Who are your readers, and what is your goal when writing to them?
If you are sending an email to colleagues, writing a letter to potential customers or creating a presentation, Ann Kepler, publisher at Adams Press, offers direction.
“Start by identifying your target market. Why does it need or why would it be interested in your information,” Ann says. “Assume the role of the reader. Make sure your point is clear and engages the recipient with personal relevance and newsworthiness. Don’t make your reader work to learn why your writing is worth reading. You do the work, and the reader does the reading.”
Whether you copy an email to others or your recipient forwards it, your words and style may assume a life of their own…forever.
Thus, when writing, particularly in a business context, Ann reminds you to “speak in a consistent voice, check grammar and spelling, use transitions to guide readers through, and remember parallel construction.
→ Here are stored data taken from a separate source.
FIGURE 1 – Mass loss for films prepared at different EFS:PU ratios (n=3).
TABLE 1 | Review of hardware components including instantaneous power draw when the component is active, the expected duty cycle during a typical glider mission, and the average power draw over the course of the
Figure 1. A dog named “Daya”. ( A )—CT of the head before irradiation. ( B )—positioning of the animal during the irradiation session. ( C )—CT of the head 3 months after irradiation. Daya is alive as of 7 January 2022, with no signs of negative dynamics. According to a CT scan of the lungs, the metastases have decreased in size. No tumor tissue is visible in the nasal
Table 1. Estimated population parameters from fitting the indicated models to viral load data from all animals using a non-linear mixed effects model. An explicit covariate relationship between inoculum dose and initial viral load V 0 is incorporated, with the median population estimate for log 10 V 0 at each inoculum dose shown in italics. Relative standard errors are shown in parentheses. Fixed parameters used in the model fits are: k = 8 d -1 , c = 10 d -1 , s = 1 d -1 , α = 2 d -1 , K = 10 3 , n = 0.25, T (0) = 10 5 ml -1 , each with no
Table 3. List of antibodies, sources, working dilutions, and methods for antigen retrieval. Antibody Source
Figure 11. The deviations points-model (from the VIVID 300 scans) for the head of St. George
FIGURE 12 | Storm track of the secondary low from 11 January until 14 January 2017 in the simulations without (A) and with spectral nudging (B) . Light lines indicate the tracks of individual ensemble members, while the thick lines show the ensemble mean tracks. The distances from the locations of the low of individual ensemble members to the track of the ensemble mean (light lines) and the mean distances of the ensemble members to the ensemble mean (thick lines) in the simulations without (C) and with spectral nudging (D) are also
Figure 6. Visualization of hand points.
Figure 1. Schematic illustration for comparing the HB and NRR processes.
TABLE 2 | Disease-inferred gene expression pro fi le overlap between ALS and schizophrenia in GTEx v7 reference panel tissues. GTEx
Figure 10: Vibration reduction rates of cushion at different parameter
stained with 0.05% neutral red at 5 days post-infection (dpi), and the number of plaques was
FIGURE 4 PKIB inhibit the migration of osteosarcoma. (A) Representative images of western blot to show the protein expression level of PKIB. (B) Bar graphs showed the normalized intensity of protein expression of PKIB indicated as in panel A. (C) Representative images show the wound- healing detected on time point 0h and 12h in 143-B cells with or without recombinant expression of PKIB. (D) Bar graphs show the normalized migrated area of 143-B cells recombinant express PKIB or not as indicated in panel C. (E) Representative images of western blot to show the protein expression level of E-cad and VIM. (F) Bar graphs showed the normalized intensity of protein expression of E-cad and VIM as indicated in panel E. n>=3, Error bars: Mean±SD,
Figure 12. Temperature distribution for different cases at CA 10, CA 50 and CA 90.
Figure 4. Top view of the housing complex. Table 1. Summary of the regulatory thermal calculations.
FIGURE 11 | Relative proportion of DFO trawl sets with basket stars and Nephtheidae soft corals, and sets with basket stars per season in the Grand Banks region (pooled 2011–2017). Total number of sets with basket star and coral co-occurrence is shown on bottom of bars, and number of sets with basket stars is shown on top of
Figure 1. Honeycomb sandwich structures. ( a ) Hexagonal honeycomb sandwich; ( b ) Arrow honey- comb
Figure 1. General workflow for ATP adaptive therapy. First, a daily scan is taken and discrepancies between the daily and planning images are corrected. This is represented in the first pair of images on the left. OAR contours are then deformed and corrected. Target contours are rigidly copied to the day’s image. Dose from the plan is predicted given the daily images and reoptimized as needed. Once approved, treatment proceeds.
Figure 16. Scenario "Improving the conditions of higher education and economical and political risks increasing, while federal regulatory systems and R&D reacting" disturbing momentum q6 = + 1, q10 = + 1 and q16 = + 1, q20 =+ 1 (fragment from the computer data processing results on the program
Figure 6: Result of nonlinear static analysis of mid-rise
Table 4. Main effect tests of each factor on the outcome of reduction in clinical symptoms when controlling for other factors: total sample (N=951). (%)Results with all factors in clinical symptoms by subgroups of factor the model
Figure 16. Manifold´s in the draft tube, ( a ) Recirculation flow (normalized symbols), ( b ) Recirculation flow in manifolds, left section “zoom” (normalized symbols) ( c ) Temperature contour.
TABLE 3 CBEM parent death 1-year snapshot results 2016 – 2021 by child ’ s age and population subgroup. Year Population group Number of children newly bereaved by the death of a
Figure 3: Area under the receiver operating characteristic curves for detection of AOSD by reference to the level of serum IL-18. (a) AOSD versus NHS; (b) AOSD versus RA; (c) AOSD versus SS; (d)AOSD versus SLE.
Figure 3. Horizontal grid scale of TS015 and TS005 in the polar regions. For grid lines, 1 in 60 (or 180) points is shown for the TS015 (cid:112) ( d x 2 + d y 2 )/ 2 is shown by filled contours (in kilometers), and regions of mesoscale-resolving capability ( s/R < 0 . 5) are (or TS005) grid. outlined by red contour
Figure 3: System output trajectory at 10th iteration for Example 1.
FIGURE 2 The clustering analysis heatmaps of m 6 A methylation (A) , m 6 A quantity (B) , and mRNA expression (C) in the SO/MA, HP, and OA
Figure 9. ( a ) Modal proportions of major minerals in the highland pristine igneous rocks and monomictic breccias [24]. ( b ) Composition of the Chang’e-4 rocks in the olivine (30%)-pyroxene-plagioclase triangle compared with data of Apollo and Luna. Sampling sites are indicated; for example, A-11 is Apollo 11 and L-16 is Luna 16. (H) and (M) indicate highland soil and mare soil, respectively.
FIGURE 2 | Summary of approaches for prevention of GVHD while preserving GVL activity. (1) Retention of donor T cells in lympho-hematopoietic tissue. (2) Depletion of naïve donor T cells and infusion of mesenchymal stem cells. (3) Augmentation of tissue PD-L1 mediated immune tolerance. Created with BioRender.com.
That is, parts of a sentence should be similar in form and style. My list of the instructions in the first sentence of this paragraph, for example, is parallel in construction.”
Another challenge may arise when you identify your reader. “When I work with physicians writing patient education materials, I often find two readers, a doctor and a patient,” says Ann. “The writing must be medically accurate to satisfy the doctor and also be accessible for the lay reader. This requires both a professional style and an informative voice.”
On the other hand, if you are writing to friends or family, or you are a columnist with a unique voice or perspective, you can communicate in your first person voice and style. Just keep writer/reader goals and interests in mind.
I have to remember this when writing a blog post. What do I want to share with readers, how do I want to say it, and do readers want to know it?

Great advice. Indeed your writing or any communication you project is an extension of yourself and should be presented with care. Also being aware that your content addresses the needs of both the informed and the uninformed. I notice that often inexperienced writers think they have communicated their topic because in their mind they have filled in all of the gaps. They do not take into account the reader who does not come to the piece with all of the insight and knowledge of the composer.
Thanks, Reno, for your perceptive feedback.